CULTURE

Steve Jobs, l’homme qui valait 7,4 milliards

Mardi, le fondateur d’Apple a vendu le studio Pixar à Disney pour 740 fois sa mise initale. Une fable technologique.

Il était une fois une entreprise américaine qui réalisait 30 milliards de dollars de revenus annuels en racontant des belles histoires aux enfants sous forme de dessins animés. Un jour, tonnerre, l’entreprise s’aperçoit que filles et garçons n’aiment plus écouter ses récits édifiants. Le siècle a changé et les nouveaux enfants en ont ras le bol de Mickey et de Cendrillon, même en DVD sur des écrans à plasma. Ils veulent voir autre chose.

C’est que nous sommes au XXIe siècle. Les enfants jouent à GTA III sur des consoles qui pourraient peut-être battre Deep Blue aux échecs, mais dont les processeurs se concentrent sur autre chose: la visualisation en 3D, le rendu des couleurs, la mobilité des objets, les reflets de la lumière sur les chromes.

Les kids d’aujourd’hui ont grandi avec l’ultraréalisme informatique. Ils sont nés en 1995, quand «Toy Story», le premier grand film d’animation 3D, sortait sur les écrans. Le début d’une nouvelle ère.

C’est l’entreprise Pixar, dirigée par Steve Jobs, qui réalise cette prouesse technologique à l’époque. Evincé d’Apple en 1985, Steve Jobs avait racheté cette startup à George Lucas. Cela lui semblait un moyen amusant de placer 10 millions de dollars en marge du démarrage de sa nouvelle entreprise, NeXT Computers.

Mardi, Pixar a été vendu à Disney pour 7,4 milliards de dollars, soit 740 fois la mise initiale de Steve Jobs, qui s’offre dans l’opération un siège au conseil d’administration d’une major hollywoodienne mythique.

La valeur de Pixar ne s’est pas construite uniquement sur la qualité technologique de ses films. Et c’est en quelque sorte la morale de cette fable économique de notre temps. Car Steve Jobs s’est intéressé à la qualité des récits autant qu’à celle des images.
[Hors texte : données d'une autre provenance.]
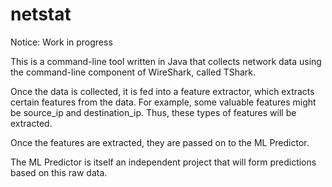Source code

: # netstat

Notice: Work in progress

This is a command-line tool written in Java 
that collects network data using the command-line component of
WireShark, called TShark. 

Once the data is collected, it is fed into a feature extractor,
which extracts certain features from the data. For example, some 
valuable features might be source_ip and destination_ip. 
Thus, these types of features will be extracted. 

Once the features are extracted, they are passed on to the 
ML Predictor.

The ML Predictor is itself an independent project that will form
predictions based on this raw data. 

  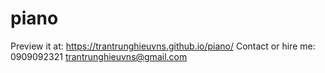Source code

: # piano
Preview it at: 
https://trantrunghieuvns.github.io/piano/
Contact or hire me:
0909092321
trantrunghieuvns@gmail.com
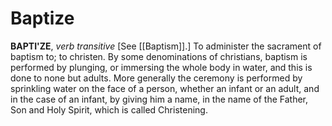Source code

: # Baptize

**BAPTI'ZE**, _verb transitive_ \[See [[Baptism]].\] To administer the sacrament of baptism to; to christen. By some denominations of christians, baptism is performed by plunging, or immersing the whole body in water, and this is done to none but adults. More generally the ceremony is performed by sprinkling water on the face of a person, whether an infant or an adult, and in the case of an infant, by giving him a name, in the name of the Father, Son and Holy Spirit, which is called Christening.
Les scénarios de ses films sont des modèles d’intelligence et de subtilité. Et pendant que Disney tentait de refaire son retard en plantant des navets comme «Frère des Ours» ou «Atlantide», Pixar alignait les succès: «Bug’s Life», «Toy Story 2», «Monsters Inc», «Finding Nemo», «The Incredibles»…

Des succès qui ne sont qu’une illustration partielle de la vision du gourou. Car depuis son retour chez Apple en 1997, Steve Jobs a redressé le navire à la pomme de manière spectaculaire: en stimulant l’innovation tant du côté software (Mac OS X), hardware (iMac), qu’en investissant dans de nouveaux créneaux (iPod) et dans la distribution (iTunes).

Apple a vendu 42 millions d’iPod en 3 ans. La plate-forme iTunes détient 80% du marché de la vente de musique en ligne. Plus de 850 millions de morceaux de musique ont été achetés sur le site depuis son lancement en 2003. En quelques mois, Steve Jobs s’est imposé comme un acteur incontournable de l’industrie musicale.

En se payant Pixar, et en embauchant Jobs dans son conseil d’administration, le géant Disney paraît bien placé pour imposer un modèle économique pour la distribution du cinéma numérique. Le mogul végétarien l’a déjà fait avec la musique, alors pourquoi pas les images?